La Fédération de Russie désigne une Russie par défaut : une identité floue et en suspens correspondant à ce qui reste de l’URSS après l’indépendance des républiques [8]. Sur le plan économique on assiste à un effondrement du système avec une politique de “réformes” menée tambour battant : désindustrialisation massive, privatisation sauvage de toutes les richesses du pays (« le plus grand hold-up du siècle » selon Moshe Lewin), chute brutale du niveau de vie, crise démographique. La politique menée par Eltsine est celle du laissez-faire, menée par les libéraux réformateurs en association directe avec le FMI et la Banque mondiale.
Face à cela on assiste à une explosion du nationalisme russe dont le nouveau Parti communiste de la Fédération de Russie est un des principaux acteurs. Son premier secrétaire, Guenadi Ziouganov, se fait le porte-parole de ce nationalisme virulent : une de ses brochures est intitulée Je suis russe par le cœur et par le sang, une autre a pour titre Derzhava (“Grande puissance”). Et à différentes reprises, il a critiqué Lénine : « Il me semble que Lénine a été soumis à une forte pression et influence des forces qui haïssent la Russie » (on n’est pas loin de la thèse présentant la révolution d’Octobre 17 comme un complot judéo-bolchevique) [9].
La Russie de Poutine : reconstruire la Grande Russie
Arrivé au pouvoir au moment de la seconde guerre de Tchétchénie, Poutine va très rapidement s’engager dans une série d’opérations visant à réduire le gap entre la Fédération de Russie née de l’écroulement de l’Empire soviétique (régulièrement assimilé à une seconde catastrophe majeure frappant la Russie – la première étant la révolution de 1917) et la Grande Russie historique. Cela se traduit tant sur le plan intérieur : autoritarisme et Etat fort, patriotisme musclé, dénonciation de l’Occident “dégénéré” et ennemi juré de la Russie, que sur le plan extérieur par des interventions sur « l’étranger proche », c’est-à-dire les républiques apparues au lendemain de la fin de l’URSS.
La Russie est intervenue lors des différentes « révolutions de couleur » assimilées à une tentative de sortir de sa sphère d’influence : révolution des roses en Géorgie en 2003, révolution des tulipes au Kirghizistan en 2005, révolution orange en Ukraine en 2004. Mais aussi, plus récemment lors du conflit entre l’Azerbaïdjan et l’Arménie ainsi qu’au Kazakhstan. Cette entreprise a pris la forme d’un rattachement à la Russie de territoires de la Géorgie comme l’Abkhazie et l’Ossétie du Sud (en 2008). Mais c’est vis-à-vis de l’Ukraine que la stratégie de Poutine va prendre la forme la plus radicale et la plus brutale : à la différence des autres républiques, l’Ukraine est pour Poutine une partie intégrante de la Grande Russie – voir ses déclarations, citées ci-dessus, au moment de l’intervention armée en Ukraine [10].

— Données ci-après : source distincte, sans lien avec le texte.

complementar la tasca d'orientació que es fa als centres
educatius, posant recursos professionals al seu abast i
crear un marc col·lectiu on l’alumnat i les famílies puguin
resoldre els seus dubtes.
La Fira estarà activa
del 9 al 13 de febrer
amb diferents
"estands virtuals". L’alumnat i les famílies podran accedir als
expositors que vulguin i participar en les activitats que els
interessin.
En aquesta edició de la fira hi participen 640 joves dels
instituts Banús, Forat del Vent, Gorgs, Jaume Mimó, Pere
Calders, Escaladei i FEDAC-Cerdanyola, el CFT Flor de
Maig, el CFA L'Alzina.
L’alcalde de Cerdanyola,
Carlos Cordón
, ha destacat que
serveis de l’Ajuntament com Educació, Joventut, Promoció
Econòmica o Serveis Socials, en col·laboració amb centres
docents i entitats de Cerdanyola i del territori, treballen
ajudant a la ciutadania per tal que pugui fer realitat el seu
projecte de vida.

Un premier pas a été franchi en 2014 au moment de Maïdan avec l’annexion de la Crimée et l’apparition des républiques autoproclamées de Lougansk et de Donetsk. L’invasion de l’Ukraine lancée le 24 février est une nouvelle étape. Tout montre qu’il ne s’agit pas d’un coup de tête d’un Poutine aventuriste, mais que cela s’inscrit dans un projet, largement théorisé, de reconstitution de la Grande Russie.
Si la résistance acharnée des Ukrainiens a freiné l’avancée des troupes russes, il est très difficile de prévoir la suite des événements. Mais rien n’incite à penser que Poutine a renoncé à son projet de démantèlement de l’Ukraine.